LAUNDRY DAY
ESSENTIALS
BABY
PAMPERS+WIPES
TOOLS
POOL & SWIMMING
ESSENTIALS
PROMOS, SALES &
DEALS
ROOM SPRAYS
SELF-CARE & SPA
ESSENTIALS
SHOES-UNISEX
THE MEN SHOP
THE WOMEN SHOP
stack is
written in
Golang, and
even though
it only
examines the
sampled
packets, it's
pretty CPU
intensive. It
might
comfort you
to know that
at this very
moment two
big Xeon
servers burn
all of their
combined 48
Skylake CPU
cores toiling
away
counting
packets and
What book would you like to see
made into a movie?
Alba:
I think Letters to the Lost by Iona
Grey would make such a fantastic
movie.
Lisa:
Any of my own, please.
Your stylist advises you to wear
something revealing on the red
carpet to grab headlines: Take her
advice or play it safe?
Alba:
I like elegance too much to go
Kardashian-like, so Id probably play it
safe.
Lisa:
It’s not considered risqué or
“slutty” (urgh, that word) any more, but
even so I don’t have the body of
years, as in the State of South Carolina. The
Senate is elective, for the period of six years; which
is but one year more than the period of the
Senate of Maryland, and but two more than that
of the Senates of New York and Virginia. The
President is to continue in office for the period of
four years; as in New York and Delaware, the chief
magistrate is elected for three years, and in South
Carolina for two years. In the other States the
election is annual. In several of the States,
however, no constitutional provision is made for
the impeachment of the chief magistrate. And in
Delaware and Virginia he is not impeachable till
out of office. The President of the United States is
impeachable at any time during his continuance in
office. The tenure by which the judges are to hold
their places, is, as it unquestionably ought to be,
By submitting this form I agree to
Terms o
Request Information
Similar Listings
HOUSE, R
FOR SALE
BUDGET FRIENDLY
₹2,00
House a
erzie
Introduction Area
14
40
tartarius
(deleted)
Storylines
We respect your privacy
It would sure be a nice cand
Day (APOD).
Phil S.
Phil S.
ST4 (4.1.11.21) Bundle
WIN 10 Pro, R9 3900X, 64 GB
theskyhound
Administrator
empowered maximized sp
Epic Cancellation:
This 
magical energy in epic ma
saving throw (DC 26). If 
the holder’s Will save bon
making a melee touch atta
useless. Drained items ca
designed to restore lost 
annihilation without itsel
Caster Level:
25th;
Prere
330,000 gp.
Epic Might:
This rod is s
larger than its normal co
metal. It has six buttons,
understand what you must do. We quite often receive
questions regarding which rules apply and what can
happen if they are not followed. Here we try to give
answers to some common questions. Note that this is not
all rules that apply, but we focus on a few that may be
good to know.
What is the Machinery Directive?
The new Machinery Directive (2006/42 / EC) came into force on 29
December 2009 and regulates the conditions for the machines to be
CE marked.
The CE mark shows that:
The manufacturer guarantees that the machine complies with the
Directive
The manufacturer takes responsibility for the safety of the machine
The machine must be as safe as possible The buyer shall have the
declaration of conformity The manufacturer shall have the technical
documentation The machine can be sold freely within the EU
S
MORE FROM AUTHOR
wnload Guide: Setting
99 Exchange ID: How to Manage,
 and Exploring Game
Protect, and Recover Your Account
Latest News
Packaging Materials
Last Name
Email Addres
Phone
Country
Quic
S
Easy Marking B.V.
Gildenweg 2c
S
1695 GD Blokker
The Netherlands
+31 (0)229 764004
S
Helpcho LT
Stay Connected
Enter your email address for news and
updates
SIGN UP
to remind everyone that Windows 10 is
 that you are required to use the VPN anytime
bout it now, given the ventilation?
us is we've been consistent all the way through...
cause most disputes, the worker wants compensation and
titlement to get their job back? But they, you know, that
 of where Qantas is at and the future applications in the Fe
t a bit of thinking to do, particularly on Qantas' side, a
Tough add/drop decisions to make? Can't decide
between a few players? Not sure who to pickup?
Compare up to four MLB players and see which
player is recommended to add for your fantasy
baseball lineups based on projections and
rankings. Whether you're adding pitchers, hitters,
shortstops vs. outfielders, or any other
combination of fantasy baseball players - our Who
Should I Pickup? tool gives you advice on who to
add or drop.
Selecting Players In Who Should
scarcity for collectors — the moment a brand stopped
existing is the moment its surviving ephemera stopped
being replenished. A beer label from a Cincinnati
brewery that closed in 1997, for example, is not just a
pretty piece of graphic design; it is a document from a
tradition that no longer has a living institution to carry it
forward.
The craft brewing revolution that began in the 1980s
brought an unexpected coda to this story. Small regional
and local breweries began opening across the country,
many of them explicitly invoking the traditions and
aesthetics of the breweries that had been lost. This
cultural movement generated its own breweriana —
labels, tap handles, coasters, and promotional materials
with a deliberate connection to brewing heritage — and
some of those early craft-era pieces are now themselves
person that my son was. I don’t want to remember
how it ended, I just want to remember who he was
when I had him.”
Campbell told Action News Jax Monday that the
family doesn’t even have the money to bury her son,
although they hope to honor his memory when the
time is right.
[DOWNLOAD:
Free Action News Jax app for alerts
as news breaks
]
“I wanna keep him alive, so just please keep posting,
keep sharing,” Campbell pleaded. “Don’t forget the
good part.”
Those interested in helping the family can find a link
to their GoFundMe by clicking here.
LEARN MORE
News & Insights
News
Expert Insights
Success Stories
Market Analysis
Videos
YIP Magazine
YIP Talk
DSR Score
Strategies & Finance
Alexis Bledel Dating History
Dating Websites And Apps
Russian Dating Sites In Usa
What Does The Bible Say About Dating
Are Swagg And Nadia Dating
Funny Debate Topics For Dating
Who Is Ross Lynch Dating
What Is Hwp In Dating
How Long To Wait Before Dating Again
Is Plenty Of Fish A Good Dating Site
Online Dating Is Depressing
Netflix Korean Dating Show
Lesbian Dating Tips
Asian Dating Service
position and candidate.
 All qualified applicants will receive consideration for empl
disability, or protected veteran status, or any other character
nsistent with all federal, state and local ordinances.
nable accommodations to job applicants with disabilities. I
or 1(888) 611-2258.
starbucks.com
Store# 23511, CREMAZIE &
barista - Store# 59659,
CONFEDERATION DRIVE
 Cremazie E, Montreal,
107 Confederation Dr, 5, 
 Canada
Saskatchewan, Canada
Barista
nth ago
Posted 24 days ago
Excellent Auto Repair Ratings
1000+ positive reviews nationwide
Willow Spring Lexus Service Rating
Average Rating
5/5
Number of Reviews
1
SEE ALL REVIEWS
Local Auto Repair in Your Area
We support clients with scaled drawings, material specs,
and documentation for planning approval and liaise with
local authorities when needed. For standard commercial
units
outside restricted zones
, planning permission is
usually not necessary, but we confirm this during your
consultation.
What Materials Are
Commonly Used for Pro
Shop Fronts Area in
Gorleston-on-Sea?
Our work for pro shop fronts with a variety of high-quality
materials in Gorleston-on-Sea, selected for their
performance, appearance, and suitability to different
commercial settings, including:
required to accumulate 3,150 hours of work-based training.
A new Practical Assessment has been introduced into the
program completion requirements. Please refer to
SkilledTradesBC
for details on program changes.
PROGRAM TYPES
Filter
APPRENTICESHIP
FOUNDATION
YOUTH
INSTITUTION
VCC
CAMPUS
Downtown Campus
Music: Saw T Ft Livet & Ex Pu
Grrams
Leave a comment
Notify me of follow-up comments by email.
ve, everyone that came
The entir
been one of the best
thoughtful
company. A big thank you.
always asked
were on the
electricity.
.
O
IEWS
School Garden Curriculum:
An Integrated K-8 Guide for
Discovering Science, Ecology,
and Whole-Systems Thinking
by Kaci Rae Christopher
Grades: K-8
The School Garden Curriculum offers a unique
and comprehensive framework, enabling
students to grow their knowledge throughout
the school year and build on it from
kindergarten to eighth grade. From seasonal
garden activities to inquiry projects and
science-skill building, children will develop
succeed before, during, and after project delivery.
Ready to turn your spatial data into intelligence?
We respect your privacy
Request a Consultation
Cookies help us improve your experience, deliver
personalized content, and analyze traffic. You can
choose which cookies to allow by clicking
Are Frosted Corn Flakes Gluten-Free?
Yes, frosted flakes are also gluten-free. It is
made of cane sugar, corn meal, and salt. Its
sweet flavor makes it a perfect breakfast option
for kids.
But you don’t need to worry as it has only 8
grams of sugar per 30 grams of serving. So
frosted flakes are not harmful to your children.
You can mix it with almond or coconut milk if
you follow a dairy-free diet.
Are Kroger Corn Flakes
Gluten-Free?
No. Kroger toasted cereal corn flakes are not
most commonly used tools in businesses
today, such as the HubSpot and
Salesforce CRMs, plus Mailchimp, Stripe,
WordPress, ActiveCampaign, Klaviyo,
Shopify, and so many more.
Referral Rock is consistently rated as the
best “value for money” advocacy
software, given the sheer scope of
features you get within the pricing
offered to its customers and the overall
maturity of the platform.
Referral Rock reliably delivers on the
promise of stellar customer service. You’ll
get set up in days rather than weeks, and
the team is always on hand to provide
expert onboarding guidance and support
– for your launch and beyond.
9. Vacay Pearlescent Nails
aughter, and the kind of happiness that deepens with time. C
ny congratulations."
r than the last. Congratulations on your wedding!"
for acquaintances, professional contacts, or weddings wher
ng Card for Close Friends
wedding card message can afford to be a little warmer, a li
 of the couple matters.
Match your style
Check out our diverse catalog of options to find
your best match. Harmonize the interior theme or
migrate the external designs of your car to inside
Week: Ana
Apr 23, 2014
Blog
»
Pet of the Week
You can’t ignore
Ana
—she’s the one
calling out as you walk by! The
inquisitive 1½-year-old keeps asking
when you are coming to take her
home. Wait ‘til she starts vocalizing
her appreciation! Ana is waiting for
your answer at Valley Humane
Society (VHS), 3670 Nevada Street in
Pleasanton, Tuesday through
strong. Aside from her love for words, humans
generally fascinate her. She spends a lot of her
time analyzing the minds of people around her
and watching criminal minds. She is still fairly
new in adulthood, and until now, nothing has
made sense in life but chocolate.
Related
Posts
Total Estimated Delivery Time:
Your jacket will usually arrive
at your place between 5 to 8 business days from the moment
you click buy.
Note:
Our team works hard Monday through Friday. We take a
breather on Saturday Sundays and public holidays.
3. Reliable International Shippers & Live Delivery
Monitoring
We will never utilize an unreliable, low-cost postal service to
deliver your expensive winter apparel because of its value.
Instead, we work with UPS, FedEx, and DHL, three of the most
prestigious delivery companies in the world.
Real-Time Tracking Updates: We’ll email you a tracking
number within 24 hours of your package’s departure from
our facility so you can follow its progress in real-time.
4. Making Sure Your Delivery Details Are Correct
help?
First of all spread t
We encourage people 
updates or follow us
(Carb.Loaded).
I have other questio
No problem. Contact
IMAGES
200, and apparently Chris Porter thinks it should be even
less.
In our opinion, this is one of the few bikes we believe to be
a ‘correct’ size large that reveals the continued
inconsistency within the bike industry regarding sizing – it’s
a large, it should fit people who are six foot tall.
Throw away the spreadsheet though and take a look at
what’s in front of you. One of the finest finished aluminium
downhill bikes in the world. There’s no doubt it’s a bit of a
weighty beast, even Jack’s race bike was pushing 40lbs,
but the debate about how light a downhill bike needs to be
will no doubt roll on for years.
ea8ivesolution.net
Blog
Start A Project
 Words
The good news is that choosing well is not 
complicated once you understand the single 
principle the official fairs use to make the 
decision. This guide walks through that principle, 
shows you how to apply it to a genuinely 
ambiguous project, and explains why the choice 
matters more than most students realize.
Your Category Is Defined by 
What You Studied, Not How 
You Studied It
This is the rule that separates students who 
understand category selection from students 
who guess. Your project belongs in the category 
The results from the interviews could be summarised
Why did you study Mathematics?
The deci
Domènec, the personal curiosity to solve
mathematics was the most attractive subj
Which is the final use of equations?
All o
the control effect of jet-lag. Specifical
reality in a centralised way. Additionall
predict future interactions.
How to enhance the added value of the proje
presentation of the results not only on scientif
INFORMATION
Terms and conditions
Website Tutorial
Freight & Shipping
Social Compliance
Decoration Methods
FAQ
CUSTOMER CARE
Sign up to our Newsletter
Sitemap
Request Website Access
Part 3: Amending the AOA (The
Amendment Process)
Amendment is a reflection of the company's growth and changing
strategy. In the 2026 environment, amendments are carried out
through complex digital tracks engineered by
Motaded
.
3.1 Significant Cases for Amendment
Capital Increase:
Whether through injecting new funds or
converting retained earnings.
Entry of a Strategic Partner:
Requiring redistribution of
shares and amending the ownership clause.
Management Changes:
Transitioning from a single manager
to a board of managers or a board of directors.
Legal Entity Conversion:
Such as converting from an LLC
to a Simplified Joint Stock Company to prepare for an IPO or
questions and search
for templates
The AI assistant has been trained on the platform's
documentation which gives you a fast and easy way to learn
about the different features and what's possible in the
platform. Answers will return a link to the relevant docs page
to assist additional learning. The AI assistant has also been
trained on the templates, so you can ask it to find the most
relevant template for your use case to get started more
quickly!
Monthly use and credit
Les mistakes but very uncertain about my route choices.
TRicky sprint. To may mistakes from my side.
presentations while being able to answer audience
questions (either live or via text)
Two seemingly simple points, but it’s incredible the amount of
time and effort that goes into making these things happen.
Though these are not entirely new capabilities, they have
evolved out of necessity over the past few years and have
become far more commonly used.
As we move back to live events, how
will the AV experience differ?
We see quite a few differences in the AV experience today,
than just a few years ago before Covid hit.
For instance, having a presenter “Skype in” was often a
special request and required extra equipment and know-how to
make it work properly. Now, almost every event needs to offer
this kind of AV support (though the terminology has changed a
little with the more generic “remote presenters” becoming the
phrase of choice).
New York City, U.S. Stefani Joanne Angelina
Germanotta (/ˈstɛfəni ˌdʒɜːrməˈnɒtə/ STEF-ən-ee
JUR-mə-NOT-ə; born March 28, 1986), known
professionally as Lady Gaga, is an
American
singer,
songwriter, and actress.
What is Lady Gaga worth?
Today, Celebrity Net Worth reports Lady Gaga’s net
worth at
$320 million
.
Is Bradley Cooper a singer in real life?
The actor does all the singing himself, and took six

Required work: Check every line of the entries above, and copy those that carry the string "manufacturer".

Result below:
The manufacturer guarantees that the machine complies with the
The manufacturer takes responsibility for the safety of the machine
declaration of conformity The manufacturer shall have the technical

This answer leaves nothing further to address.